- **Task details**
From the line with "transplant services. | 10% after deductible |" through the final line, transcribe the material below character for character; include no other lines.

- **Material provided**

━━━━━━

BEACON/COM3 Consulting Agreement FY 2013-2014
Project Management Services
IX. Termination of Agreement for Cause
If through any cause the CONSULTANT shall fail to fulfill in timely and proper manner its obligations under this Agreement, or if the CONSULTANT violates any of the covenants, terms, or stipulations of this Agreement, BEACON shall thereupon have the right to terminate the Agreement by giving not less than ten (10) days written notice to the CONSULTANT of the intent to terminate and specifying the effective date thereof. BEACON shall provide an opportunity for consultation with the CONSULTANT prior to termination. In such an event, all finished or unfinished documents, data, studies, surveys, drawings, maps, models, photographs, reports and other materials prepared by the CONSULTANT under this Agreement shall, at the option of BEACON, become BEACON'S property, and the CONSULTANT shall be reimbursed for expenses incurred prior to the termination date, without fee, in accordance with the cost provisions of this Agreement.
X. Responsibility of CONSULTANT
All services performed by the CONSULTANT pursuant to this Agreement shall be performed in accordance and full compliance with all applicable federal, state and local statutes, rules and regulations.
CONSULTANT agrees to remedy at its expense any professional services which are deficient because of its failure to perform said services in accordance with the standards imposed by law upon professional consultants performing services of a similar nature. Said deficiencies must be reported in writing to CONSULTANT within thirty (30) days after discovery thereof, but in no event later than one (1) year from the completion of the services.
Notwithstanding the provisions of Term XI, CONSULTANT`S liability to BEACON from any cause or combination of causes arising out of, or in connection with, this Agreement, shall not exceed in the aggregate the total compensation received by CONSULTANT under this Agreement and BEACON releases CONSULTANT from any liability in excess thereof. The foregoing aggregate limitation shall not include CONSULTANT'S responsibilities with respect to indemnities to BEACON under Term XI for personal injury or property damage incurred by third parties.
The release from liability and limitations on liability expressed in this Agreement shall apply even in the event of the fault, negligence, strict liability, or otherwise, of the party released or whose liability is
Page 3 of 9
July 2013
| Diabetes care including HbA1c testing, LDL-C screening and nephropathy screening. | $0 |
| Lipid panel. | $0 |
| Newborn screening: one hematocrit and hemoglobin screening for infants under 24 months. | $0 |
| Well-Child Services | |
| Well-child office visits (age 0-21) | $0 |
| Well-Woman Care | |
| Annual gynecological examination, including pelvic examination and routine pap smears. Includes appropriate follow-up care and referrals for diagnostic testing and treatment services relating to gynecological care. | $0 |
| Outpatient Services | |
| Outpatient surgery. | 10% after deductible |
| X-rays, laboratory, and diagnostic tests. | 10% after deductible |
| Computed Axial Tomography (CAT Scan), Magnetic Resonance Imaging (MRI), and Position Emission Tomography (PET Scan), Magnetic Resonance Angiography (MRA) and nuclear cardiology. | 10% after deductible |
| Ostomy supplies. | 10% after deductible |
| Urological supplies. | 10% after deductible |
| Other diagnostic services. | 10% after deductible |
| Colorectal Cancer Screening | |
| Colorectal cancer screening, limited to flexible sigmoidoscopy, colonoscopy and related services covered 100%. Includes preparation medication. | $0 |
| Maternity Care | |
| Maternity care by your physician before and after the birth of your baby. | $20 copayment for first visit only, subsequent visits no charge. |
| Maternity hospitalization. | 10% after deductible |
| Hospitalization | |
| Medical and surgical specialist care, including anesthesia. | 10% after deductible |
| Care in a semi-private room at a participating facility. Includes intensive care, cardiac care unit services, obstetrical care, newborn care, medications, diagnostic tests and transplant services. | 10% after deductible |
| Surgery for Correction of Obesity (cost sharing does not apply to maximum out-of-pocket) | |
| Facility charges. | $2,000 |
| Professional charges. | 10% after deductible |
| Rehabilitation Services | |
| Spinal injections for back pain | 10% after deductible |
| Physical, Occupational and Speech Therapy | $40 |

━━━━━━

- **Exercise response**
| Care in a semi-private room at a participating facility. Includes intensive care, cardiac care unit services, obstetrical care, newborn care, medications, diagnostic tests and transplant services. | 10% after deductible |
| Surgery for Correction of Obesity (cost sharing does not apply to maximum out-of-pocket) | |
| Facility charges. | $2,000 |
| Professional charges. | 10% after deductible |
| Rehabilitation Services | |
| Spinal injections for back pain | 10% after deductible |
| Physical, Occupational and Speech Therapy | $40 |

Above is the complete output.